The difference is the speed test heroically tries all block sizes, and shows a graph about how the USB speed varies drastically with block size. Which block size does the card use?

The computer copy is influenced by the card block size, which was set up by formatting.

Again, as shown, chkdsk will quickly show the cards sector size. FAT32 ought to be 32KB.

If you are doing anything special about formatting the cards, then don't do that. Simply let the camera format them the way it knows to do it.

A camera format now and then is the best way to delete files, a clean reset so to speak.

I do format all my cards in camera!
 

Horoscope Fish

Senior Member
I'd just like to point out that formatting your SD card in your camera does not accomplish the same thing, nor is it the same thing as, formatting an SD card in your computer whether it be a MAC or PC. We're talking about two things here:

1) The Native File Format: It happens to be a format called FAT32. It stands for File Allocation Table. Others formats that are used in other applications are FAT16 and NTFS but SD cards, and your camera, use FAT32. It's a standard. You can't write anything to an SD card that has not been formatted because the formatting is what creates the underlying structure. Formatting is like taking a blank sheet of paper and turning it into graph paper. Each little box on our sheet of graph paper is now a container for data. Without those boxes our blank sheet of paper can't organize anything. Our SD cards are blank sheets of paper until they are formatted using FAT32. This step turns our blank SD card into a card that can hold data using a folder system. It doesn't HAVE a folder system yet though because different devices (cell phones for example) use different folder systems. This is why the device has to create it's own folder system. It will do so on the framework of FAT32 (the grid-lines on our sheet of paper).

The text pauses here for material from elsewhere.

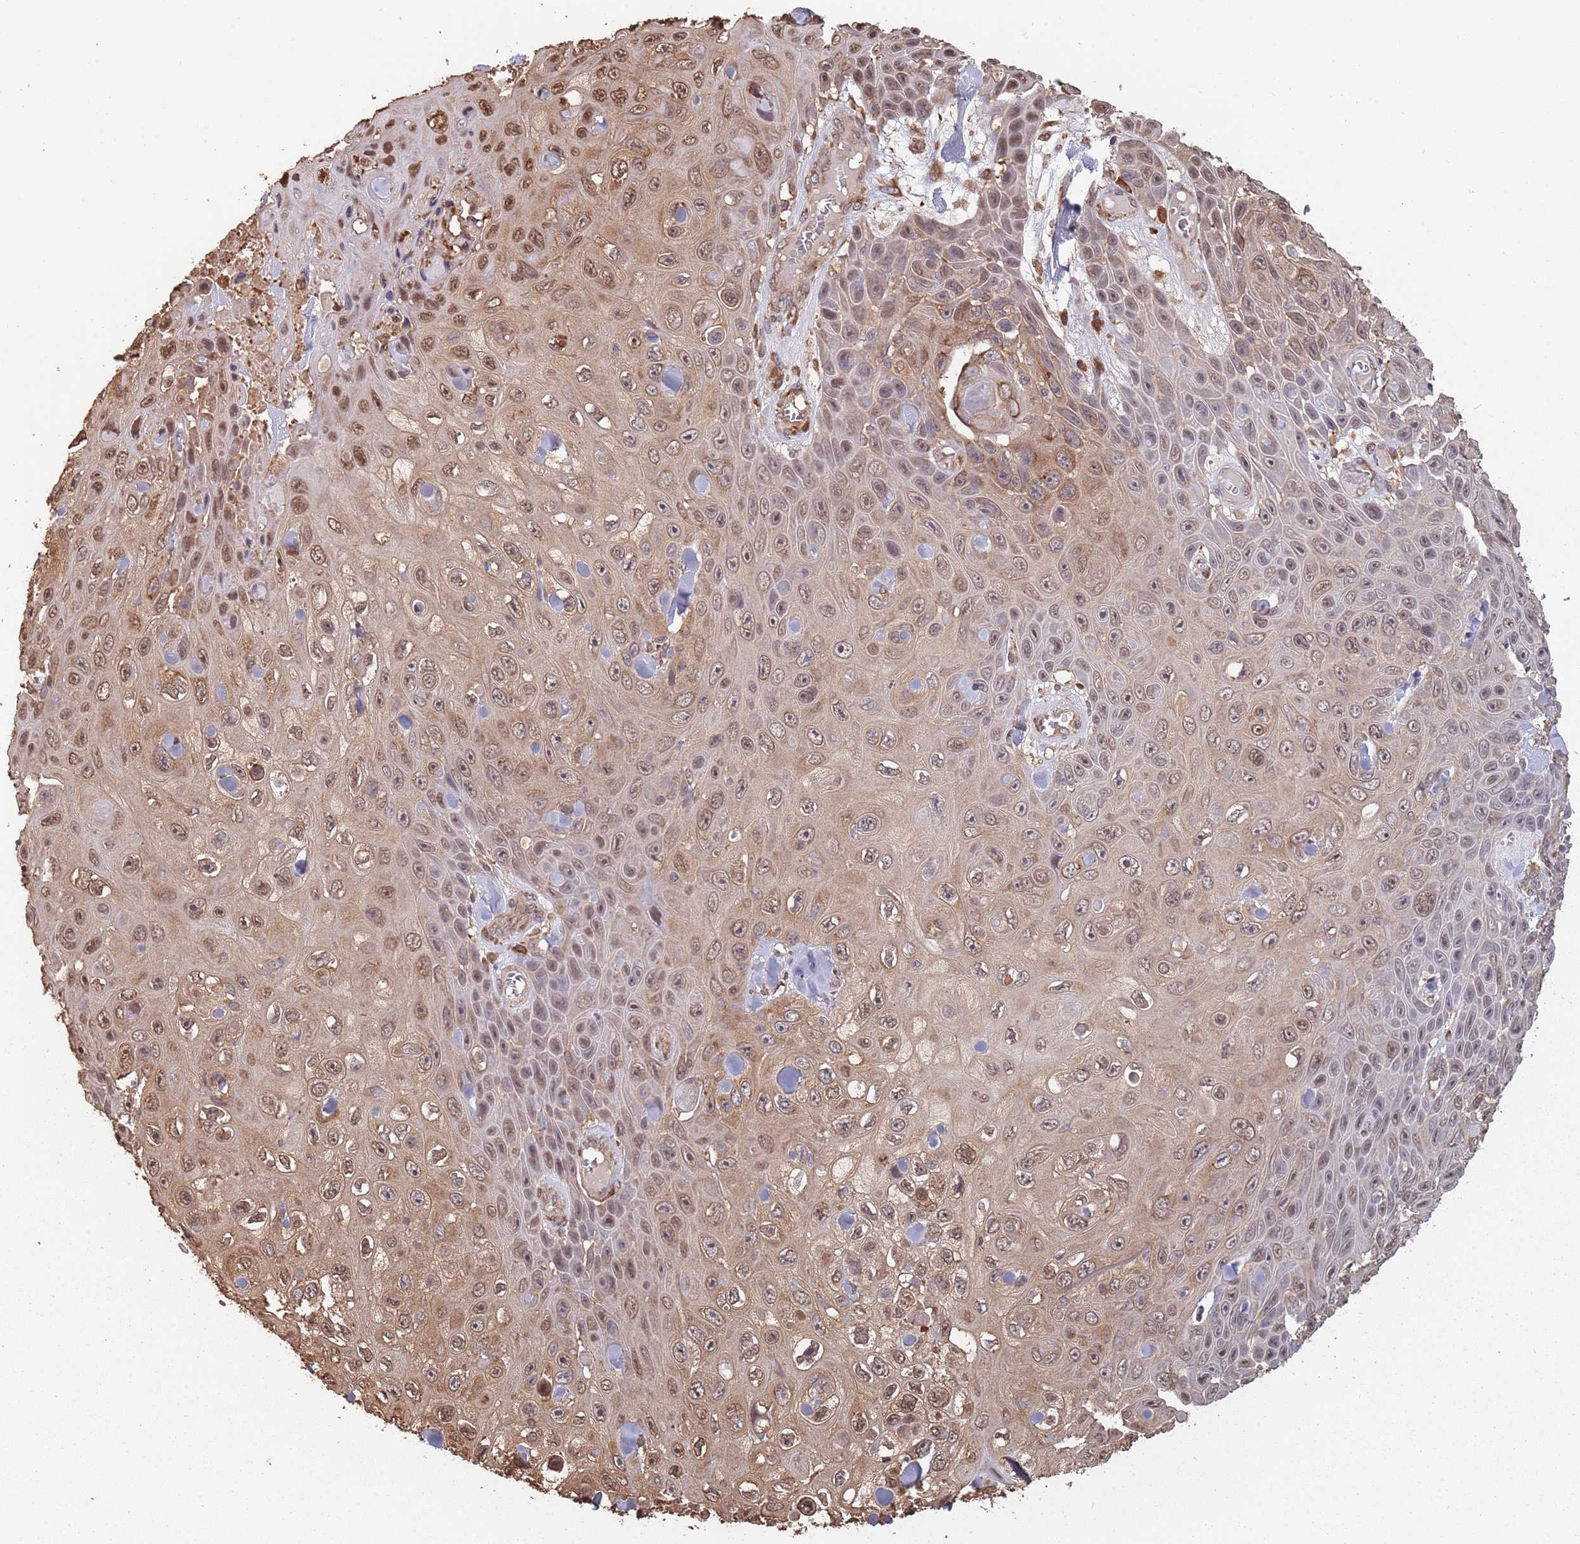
{"staining": {"intensity": "moderate", "quantity": ">75%", "location": "cytoplasmic/membranous,nuclear"}, "tissue": "skin cancer", "cell_type": "Tumor cells", "image_type": "cancer", "snomed": [{"axis": "morphology", "description": "Squamous cell carcinoma, NOS"}, {"axis": "topography", "description": "Skin"}], "caption": "A high-resolution photomicrograph shows immunohistochemistry (IHC) staining of squamous cell carcinoma (skin), which shows moderate cytoplasmic/membranous and nuclear positivity in approximately >75% of tumor cells.", "gene": "COG4", "patient": {"sex": "male", "age": 82}}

2) The Folder System: The folder system is written to the card only after the card has been formatted (turned into a sheet of graph paper). The folder system uses, organizes and keeps track of which boxes on our graph paper already hold data, what data they hold and what boxes can hold new data. Fortunately SD cards come from the factory already formatted in FAT32 for us so most of us have never had to deal with formatting.

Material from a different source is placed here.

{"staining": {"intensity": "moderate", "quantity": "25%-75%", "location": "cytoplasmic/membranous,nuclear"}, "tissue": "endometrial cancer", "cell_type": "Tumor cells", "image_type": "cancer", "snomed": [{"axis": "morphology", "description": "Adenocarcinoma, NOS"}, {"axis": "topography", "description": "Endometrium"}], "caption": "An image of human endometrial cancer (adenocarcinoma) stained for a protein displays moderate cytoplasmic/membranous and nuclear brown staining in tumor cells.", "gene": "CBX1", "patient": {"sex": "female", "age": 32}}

The crucial difference is this: When you "format" the card in-camera what you're really doing is re-creating the file-system, or emptying out all the boxes on our grid paper. The grid-lines themselves remain untouched and unchanged. If you want to actually reformat the SD card, if you want to erase all the grid-lines and start with a truly fresh sheet of paper, you HAVE to reformat the SD card in your computer using the FORMAT command (no, not "Quick Format", that's not the same thing). Formatting your SD card in your computer is the ONLY way to truly erase the card and start from scratch. What your camera calls "formatting" is actually overwriting the existing folder structure. Which is fine, but it's a totally different operation than reformatting the card. The folder-system I reformat pretty much before every new shooting session. I re-format my SD cards maybe two or three times a year.